[Material provided — start]
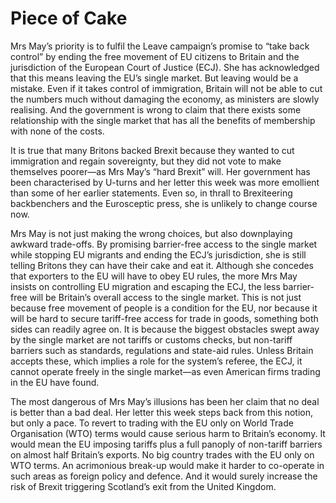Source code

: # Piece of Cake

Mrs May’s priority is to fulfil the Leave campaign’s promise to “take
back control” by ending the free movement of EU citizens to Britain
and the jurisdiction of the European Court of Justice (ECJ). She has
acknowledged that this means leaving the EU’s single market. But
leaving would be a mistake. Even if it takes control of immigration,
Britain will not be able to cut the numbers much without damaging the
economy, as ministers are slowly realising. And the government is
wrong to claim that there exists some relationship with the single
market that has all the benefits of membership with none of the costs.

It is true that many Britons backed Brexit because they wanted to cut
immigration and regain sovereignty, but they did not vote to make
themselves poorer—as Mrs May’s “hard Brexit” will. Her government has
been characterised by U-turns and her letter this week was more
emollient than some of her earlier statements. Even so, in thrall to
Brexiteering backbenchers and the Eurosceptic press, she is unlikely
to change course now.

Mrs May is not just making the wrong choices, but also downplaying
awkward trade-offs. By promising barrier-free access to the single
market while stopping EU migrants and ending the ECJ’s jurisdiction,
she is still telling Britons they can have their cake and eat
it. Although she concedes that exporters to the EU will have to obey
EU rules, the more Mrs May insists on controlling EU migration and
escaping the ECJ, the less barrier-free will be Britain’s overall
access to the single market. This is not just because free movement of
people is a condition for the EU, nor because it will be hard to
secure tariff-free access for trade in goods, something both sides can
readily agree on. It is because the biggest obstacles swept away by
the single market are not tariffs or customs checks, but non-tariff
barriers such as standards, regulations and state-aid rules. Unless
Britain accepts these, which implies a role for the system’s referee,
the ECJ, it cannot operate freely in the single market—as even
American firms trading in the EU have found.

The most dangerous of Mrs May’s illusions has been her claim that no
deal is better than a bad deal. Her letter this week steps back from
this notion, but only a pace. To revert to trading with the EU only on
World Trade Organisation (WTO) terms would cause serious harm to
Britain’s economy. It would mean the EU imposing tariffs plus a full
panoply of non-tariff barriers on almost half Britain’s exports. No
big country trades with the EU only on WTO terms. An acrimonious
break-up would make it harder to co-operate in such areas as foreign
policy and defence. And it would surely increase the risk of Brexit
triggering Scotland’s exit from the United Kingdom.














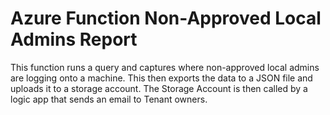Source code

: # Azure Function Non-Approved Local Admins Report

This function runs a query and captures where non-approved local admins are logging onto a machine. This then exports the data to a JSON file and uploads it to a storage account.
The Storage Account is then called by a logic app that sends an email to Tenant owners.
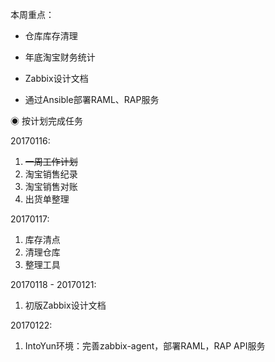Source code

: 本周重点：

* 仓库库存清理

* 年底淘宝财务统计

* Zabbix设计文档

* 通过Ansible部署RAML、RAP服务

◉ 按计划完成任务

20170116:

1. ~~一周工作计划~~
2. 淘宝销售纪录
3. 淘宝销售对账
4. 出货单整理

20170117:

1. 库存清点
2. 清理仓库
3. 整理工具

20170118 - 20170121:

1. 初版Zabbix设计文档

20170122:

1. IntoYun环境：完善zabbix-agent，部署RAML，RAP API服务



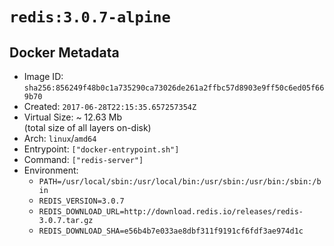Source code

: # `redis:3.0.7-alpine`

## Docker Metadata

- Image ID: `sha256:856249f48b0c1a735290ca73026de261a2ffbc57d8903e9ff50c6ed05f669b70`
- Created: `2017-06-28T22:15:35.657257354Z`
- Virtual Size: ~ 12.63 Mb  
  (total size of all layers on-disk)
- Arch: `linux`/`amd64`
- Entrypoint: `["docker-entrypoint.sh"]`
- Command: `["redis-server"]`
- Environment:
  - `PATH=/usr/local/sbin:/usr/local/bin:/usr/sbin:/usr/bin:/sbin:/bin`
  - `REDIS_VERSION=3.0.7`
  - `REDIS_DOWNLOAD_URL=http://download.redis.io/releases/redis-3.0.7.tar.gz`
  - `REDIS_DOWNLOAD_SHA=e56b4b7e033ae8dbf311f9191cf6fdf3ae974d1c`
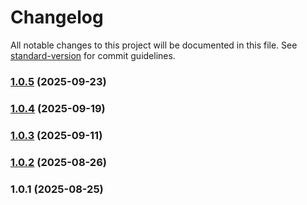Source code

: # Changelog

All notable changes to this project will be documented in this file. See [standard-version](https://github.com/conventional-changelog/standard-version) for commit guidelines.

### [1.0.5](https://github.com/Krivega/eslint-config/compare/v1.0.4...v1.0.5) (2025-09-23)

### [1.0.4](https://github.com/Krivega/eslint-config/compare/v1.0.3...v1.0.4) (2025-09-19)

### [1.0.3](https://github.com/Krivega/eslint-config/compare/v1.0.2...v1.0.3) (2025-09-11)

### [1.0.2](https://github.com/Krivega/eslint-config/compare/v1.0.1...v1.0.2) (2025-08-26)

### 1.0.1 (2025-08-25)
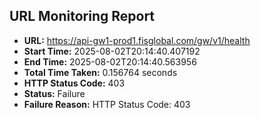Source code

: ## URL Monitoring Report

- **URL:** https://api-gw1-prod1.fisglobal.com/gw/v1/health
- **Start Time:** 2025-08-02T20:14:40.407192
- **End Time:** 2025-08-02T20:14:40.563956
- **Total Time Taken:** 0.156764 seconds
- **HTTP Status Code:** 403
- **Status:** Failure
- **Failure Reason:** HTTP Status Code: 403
[Material provided — finish]
Look through the data above and return exactly the lines from the one that contains "themselves poorer—as Mrs" to the one that contains "secure tariff-free access", inclusive, with nothing else.

**Answer to the exercise:**
themselves poorer—as Mrs May’s “hard Brexit” will. Her government has
been characterised by U-turns and her letter this week was more
emollient than some of her earlier statements. Even so, in thrall to
Brexiteering backbenchers and the Eurosceptic press, she is unlikely
to change course now.

Mrs May is not just making the wrong choices, but also downplaying
awkward trade-offs. By promising barrier-free access to the single
market while stopping EU migrants and ending the ECJ’s jurisdiction,
she is still telling Britons they can have their cake and eat
it. Although she concedes that exporters to the EU will have to obey
EU rules, the more Mrs May insists on controlling EU migration and
escaping the ECJ, the less barrier-free will be Britain’s overall
access to the single market. This is not just because free movement of
people is a condition for the EU, nor because it will be hard to
secure tariff-free access for trade in goods, something both sides can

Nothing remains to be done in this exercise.